• **EXTRACTED TEXT**
Phase 5: Improve analysis surfaces

  • Add Web Console observed-flow source metrics for nDPI, built-in, port fallback, and unidentified traffic where data is available.
  • Add Web Console service health metrics for DPI engine status and nDPI error counters.
  • Add explicit classifier timeout-rate counters.
  • Add client-level protocol/category summaries based on the same one-hour window used for traffic, DNS, firewall, and DHCP evidence.
  • Add filters for source=ndpi-agent, source=builtin, and source=port-fallback.
  • Keep destination provider labels separate from protocol/application labels.
  • Persist traffic-flow enrichment from dpi_flow, SNI, HTTP host, DNS query, resolved hostname, and port fallback.
  • Persist typed DPI fields (detectedProtocol, applicationProtocol, category, confidence, risk, and metadata) through dpi_flow, active traffic flows, control API JSON, and the Web Console classification path.
  • Keep read-only Web Console queries compatible with legacy SQLite files until the writer has had a chance to add the new DPI columns.

Phase 6: Production evaluation on homert02

  • Enable routerd-ndpi-agent on homert02 only.
  • Keep acceptSampleRate: 1 initially, but cap copyRange to 1536 or 2048 bytes.
  • Confirm current nDPI-agent health on homert02, including libndpiLoaded and errorPackets.
  • Confirm current traffic-flow enrichment counts on homert02.
  • Capture full before/after metrics:
    • port-fallback ratio
    • unknown ratio
    • nDPI classified ratio
    • CPU and RSS for routerd-firewall-logger, routerd-dpi-classifier, and routerd-ndpi-agent
    • NFLOG backlog/drop indicators if available
    • Web Console first-load latency
  • Exercise rollback by disabling only routerd-ndpi-agent; built-in DPI remains.

Production notes from homert02 on 2026-05-16:

  • The nDPI agent was healthy with libndpiLoaded=true, libndpiVersion=4.2.0, and errorPackets=0.
  • Before the new deploy, the nDPI agent reported 3,118 active flows, 5,531 observed packets, 4,791 backend packets, 1,530 classified packets, 3,261 unknown packets, and 740 skipped packets.
  • After enabling copyRange: 2048, routerd needed a service restart so the long-running daemon reloaded the edited config and regenerated /run/routerd/firewall.nft. A one-shot apply alone wrote the snaplen-enabled file used by that process, but the already-running daemon still had the previous in-memory config.
  • The live nftables ruleset then exposed snaplen: 2048 on routerd firewall log rules.
  • A Web Console summary fetch with 600 traffic flows returned HTTP 200 in 2.73s. The sample contained 51 nDPI-agent flows (8.5%), 1 built-in flow (0.2%), 444 port-fallback flows (74.0%), and 104 unidentified flows (17.3%).
  • Process snapshots after deploy showed roughly 35 MiB RSS / 22% CPU for routerd-firewall-logger, 12 MiB RSS / 0.3% CPU for routerd-dpi-classifier, and 17 MiB RSS / 0.2% CPU for routerd-ndpi-agent.
  • Host counters did not expose a direct NFLOG drop counter. Netlink inspection showed the firewall logger socket present, and UDP receive-buffer error counters were zero.
  • The routerd supervisor restarted routerd-ndpi-agent quickly when it was stopped. A classifier self-test with an intentionally missing agent socket fell back to the built-in TLS SNI classifier, preserving analysis without inline packet verdict impact.

• **BRIEF 1**
From the nDPI rollout notes, reproduce word for word the part that begins with the words containing "Phase 5: Improve" and ends with "and port fallback.".
• **BRIEF 2**
Shorten the paragraph of the nDPI rollout notes that begins "After enabling copyRange: 2048", keeping its main facts.

• **GIVEN DATA**
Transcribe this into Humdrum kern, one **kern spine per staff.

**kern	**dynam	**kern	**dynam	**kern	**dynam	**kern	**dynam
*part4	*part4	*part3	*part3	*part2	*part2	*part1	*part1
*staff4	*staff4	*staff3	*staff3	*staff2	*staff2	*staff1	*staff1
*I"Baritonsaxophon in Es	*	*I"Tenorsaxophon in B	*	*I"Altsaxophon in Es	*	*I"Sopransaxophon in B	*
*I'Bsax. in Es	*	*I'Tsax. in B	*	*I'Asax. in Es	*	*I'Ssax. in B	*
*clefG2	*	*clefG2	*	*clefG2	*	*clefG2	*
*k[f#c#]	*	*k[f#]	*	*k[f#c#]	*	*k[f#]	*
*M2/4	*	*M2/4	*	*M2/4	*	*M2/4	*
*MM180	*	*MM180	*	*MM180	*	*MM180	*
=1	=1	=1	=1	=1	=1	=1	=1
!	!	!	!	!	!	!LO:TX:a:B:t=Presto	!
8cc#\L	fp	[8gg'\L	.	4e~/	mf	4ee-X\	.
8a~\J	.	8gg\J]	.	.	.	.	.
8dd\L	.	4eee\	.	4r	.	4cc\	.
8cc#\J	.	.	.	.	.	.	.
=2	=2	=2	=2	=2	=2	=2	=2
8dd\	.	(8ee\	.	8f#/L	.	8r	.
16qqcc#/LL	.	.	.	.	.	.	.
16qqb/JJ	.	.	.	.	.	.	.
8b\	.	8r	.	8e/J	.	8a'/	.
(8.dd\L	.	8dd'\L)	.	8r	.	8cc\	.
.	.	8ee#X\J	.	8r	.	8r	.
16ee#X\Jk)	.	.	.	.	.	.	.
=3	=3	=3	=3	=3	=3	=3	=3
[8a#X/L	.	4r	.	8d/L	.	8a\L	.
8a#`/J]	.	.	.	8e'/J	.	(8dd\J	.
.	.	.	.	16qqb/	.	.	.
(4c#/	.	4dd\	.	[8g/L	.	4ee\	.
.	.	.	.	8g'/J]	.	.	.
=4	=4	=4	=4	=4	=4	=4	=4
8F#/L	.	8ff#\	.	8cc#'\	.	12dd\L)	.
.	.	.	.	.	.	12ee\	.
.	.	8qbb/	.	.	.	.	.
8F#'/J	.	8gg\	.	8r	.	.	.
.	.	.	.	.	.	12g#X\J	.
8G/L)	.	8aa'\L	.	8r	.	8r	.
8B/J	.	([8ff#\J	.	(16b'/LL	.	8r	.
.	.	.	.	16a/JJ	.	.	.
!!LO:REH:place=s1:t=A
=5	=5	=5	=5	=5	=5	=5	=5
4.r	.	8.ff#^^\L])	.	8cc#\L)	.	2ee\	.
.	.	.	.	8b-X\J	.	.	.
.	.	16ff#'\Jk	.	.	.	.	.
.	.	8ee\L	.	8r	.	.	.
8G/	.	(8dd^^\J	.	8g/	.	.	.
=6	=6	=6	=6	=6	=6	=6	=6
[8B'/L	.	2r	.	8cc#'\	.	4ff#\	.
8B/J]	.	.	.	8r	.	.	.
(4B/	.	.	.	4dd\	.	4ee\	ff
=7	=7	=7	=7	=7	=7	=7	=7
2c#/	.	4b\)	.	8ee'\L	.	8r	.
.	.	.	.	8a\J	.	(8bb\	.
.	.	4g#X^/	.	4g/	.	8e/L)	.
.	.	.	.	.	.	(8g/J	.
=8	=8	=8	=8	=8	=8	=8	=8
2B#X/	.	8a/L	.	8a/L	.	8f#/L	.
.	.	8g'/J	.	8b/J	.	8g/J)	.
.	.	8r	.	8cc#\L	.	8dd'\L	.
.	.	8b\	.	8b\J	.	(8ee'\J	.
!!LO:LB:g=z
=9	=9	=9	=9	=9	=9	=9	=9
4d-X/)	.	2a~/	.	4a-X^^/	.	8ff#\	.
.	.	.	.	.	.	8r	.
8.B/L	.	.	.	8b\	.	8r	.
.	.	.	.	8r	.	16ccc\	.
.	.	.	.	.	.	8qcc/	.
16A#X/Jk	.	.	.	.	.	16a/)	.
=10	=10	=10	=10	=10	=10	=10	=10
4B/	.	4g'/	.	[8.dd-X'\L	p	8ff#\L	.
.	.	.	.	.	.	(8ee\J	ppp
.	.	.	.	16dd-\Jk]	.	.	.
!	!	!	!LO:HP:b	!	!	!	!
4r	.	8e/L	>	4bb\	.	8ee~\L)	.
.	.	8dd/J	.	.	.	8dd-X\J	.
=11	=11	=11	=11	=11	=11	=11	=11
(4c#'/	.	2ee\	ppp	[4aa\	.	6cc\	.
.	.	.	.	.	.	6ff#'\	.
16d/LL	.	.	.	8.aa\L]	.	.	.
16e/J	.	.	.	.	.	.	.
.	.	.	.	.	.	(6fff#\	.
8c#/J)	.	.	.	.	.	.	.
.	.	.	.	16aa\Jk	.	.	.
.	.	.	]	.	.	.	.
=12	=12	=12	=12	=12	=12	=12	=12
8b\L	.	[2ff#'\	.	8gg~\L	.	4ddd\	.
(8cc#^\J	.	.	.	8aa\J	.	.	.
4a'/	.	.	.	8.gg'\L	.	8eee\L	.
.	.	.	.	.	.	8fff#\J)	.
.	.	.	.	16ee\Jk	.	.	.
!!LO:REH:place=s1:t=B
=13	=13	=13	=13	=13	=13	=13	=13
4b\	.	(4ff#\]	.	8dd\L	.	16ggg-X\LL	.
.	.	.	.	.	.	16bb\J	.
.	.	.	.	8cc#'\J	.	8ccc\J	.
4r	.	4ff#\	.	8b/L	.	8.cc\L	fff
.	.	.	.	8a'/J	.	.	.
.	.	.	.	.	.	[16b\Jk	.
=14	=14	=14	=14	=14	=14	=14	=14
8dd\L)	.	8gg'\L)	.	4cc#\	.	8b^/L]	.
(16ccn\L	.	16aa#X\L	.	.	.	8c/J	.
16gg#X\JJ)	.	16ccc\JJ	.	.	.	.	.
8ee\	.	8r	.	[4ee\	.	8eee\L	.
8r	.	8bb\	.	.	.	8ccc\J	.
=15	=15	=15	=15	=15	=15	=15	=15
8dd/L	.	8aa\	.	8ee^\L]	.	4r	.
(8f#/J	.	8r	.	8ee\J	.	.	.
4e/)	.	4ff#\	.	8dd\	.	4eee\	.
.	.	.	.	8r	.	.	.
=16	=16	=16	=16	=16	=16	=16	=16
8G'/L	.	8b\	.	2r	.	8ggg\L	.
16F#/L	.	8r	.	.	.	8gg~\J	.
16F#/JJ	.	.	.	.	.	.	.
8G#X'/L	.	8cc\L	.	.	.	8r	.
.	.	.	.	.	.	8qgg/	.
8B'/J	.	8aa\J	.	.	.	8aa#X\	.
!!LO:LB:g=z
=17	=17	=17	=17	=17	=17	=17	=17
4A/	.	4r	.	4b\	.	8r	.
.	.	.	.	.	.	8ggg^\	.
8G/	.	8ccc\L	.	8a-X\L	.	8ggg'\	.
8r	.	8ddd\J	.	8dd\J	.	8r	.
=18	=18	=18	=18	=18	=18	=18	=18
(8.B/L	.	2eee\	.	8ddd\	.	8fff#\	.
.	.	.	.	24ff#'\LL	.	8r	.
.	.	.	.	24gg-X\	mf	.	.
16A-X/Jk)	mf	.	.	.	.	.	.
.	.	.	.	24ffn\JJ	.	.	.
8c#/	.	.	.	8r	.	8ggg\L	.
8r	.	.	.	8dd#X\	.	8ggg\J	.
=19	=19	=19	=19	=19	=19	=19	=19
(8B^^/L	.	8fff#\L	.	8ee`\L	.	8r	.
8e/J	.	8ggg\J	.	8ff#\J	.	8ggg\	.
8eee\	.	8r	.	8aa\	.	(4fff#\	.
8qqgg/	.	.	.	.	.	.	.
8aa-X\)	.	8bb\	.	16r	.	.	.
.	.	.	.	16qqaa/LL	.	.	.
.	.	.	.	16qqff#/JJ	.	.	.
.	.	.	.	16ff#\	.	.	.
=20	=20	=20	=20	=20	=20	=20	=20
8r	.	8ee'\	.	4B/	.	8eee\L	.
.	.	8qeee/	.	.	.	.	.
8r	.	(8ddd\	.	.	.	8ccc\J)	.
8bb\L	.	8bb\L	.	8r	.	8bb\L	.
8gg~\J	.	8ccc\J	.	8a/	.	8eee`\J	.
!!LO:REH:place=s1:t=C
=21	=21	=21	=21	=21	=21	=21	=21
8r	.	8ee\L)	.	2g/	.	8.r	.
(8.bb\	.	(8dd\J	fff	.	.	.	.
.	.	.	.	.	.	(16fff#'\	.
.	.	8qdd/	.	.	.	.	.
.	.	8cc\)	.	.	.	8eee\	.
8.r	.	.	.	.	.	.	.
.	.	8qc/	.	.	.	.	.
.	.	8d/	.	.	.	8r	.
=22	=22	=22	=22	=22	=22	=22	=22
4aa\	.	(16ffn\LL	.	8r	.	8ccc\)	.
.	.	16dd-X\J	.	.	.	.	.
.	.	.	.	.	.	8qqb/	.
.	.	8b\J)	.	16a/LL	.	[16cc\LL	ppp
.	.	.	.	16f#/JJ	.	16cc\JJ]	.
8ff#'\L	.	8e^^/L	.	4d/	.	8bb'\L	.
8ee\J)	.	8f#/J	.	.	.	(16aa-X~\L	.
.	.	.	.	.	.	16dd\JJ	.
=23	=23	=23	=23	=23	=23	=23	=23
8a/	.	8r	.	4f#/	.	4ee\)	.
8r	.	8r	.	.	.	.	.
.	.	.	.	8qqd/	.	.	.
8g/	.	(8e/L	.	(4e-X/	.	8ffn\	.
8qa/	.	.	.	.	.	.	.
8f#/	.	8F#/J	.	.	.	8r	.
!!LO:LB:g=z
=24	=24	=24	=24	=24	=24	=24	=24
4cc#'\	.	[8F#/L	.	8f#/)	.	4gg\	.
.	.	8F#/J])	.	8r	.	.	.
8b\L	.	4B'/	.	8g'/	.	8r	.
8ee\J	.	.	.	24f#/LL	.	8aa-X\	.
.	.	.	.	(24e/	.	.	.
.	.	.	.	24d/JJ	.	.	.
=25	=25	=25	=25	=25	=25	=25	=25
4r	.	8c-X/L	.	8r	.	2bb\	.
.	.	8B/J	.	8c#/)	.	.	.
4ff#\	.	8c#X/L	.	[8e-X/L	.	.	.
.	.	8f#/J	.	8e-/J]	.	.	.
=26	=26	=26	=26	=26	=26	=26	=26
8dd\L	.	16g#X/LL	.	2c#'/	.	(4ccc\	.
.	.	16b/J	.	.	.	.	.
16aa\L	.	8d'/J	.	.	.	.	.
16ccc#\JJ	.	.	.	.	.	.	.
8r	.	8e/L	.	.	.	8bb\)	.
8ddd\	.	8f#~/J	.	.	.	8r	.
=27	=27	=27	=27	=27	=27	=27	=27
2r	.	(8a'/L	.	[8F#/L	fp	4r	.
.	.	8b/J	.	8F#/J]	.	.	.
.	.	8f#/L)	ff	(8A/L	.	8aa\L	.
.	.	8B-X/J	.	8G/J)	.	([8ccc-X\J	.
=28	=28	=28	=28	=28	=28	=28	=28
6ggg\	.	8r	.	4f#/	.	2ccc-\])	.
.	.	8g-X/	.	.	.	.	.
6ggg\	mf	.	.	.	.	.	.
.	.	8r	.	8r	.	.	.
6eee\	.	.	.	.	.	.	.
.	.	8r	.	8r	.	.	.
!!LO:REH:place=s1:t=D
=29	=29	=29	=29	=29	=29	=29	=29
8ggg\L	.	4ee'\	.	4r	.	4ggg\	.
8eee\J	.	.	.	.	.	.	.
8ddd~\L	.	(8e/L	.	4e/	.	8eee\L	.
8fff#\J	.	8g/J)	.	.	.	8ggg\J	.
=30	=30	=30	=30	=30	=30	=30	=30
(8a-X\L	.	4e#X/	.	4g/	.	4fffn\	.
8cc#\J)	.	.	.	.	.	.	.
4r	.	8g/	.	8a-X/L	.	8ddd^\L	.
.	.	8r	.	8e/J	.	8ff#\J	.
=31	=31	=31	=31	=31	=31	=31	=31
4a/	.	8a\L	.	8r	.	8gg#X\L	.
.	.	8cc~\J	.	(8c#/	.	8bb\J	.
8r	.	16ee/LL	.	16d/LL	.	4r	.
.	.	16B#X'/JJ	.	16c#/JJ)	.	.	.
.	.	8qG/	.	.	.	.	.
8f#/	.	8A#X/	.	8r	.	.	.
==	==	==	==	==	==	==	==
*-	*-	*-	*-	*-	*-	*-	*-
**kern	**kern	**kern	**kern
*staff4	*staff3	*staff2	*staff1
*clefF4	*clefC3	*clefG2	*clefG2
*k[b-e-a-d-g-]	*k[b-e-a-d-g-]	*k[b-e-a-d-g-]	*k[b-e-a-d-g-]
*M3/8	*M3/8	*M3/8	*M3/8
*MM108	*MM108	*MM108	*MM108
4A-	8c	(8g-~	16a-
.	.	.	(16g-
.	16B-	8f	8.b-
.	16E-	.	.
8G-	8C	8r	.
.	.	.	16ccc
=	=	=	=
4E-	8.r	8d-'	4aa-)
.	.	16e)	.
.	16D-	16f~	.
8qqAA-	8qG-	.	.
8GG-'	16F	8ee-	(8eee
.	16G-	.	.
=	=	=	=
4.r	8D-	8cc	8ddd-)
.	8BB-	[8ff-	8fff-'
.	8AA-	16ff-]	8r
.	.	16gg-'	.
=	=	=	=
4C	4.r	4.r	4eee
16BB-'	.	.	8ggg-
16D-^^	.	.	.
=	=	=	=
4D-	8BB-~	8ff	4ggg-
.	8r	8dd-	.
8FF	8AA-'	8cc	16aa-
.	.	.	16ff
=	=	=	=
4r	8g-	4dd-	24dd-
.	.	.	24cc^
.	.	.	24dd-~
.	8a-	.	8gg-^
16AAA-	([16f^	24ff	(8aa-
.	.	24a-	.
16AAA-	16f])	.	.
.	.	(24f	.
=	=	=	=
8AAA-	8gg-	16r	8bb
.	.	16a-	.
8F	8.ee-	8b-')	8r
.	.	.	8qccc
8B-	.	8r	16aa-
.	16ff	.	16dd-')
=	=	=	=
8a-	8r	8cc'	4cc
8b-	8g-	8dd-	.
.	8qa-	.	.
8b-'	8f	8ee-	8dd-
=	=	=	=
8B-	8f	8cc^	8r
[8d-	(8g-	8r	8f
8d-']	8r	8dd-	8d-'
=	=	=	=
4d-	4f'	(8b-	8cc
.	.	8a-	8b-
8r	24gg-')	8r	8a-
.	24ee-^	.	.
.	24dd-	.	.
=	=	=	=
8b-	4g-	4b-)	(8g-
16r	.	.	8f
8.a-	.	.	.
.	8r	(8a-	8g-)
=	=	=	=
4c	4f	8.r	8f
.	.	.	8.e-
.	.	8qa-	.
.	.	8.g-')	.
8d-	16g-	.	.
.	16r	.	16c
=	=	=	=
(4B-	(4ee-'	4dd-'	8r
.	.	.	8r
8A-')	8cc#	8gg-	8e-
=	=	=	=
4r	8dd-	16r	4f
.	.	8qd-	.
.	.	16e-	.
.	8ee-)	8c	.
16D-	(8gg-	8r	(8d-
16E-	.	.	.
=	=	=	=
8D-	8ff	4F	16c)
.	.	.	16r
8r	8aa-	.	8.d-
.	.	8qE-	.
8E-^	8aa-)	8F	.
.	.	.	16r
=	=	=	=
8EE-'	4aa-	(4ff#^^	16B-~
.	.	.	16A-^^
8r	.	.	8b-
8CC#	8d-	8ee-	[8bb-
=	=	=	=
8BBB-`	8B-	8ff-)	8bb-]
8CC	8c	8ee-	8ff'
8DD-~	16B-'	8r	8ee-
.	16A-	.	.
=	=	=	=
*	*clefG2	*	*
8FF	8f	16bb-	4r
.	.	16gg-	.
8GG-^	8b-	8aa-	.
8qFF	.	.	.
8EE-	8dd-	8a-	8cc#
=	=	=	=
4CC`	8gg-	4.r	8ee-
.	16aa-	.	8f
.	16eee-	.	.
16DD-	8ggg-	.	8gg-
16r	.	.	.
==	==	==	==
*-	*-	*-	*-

• **EXERCISE OUTPUT 1**
Phase 5: Improve analysis surfaces

  • Add Web Console observed-flow source metrics for nDPI, built-in, port fallback, and unidentified traffic where data is available.
  • Add Web Console service health metrics for DPI engine status and nDPI error counters.
  • Add explicit classifier timeout-rate counters.
  • Add client-level protocol/category summaries based on the same one-hour window used for traffic, DNS, firewall, and DHCP evidence.
  • Add filters for source=ndpi-agent, source=builtin, and source=port-fallback.
  • Keep destination provider labels separate from protocol/application labels.
  • Persist traffic-flow enrichment from dpi_flow, SNI, HTTP host, DNS query, resolved hostname, and port fallback.

• **EXERCISE OUTPUT 2**
After copyRange: 2048 was enabled, routerd had to be restarted so the long-running daemon would reload the edited config and regenerate /run/routerd/firewall.nft. A one-shot apply wrote the snaplen-enabled file, but the running daemon still held its previous in-memory config.